Górnik Zabrze zremisował w sobotnim spotkaniu z Jagiellonią. Wynik z Białegostoku oznacza, że „Trójkolorowi” wywożą pierwszą tej wiosny zdobycz punktową z wyjazdu. Takie rozstrzygnięcie docenia Łukasza Wolsztyński. – Możemy się cieszyć. Jagiellonia dwukrotnie prowadziła w tym meczu, a my zdołaliśmy odrobić straty. Walczyliśmy do końca i udało się osiągnąć wynik remisowy.
Marcin Brosz dokonał kilku zmian w wyjściowej jedenastce, co mogło mieć wpływ na rozumienie się zawodników na boisku. Na murawie od pierwszych minut nie oglądaliśmy hiszpańskiego duetu Angulo-Jimenez. – Trener trochę pozmieniał skład. Szansę dostało kilku innych piłkarzy. Mecz toczył się głównie w środku pola, tak to wyglądało. Nasza walka do końca została nagrodzona. – komentował pomocnik Górnika.
Rzeczywiście, chociaż mecz nie układał się zabrzanom, zdołali doprowadzić do wyrównania i dzięki temu wracają do Zabrza z cennym punktem. Nie byłoby pewnie tego, gdyby nie Igor Angulo. Hiszpan ma wyjątkowy patent na Jagiellonię i tym razem zdołał ją ukąsić. Postawę lidera snajperów ekstraklasy doceniał Łukasz. – Igor jest niesamowity. Wszedł, zdobył gola podtrzymując tym samym swoją znakomitą passę przeciwko Jagiellonii. Potwierdził to, co wszyscy możemy obserwować, potrzebuje dwóch sytuacji, by zdobyć bramkę. – komplementuje Wolsztyn, który też miał okazję na zapisanie się w protokole meczowym asystą, bądź golem. – Ja także miałem sytuację po doskonałym zagraniu Szymona Żurkowskiego. Szukałem w polu karnym dogrania do kolegów, ale nie udało się dobrze wykończyć tej akcji.

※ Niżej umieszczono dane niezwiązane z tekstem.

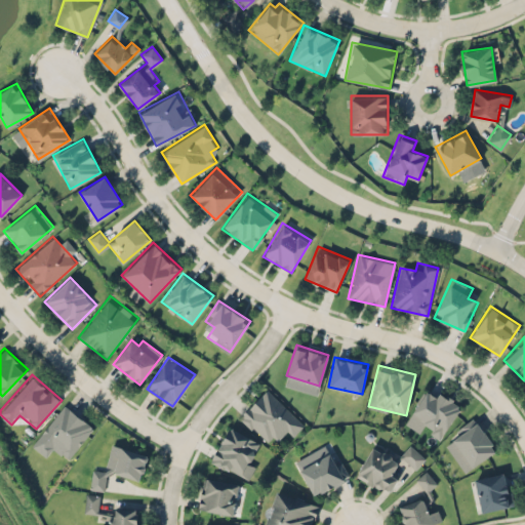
[(282,430),(291,438),(304,423),(266,388),(239,417),(269,445),(282,430)]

Niezły wynik osiągnięty na ciężkim terenie cieszy i pewnie podbuduje zespół przed kolejnym meczem, kiedy na Roosevelta zawita rywal zza miedzy, Piast Gliwice. – Remis traktujemy dobrze, wywozimy z Białegostoku punkt i można się z tego cieszyć. Zapominamy już o tym spotkaniu i powoli skupiamy na kolejnym. W piątek czekają nas derby z Piastem, które trzeba wygrać.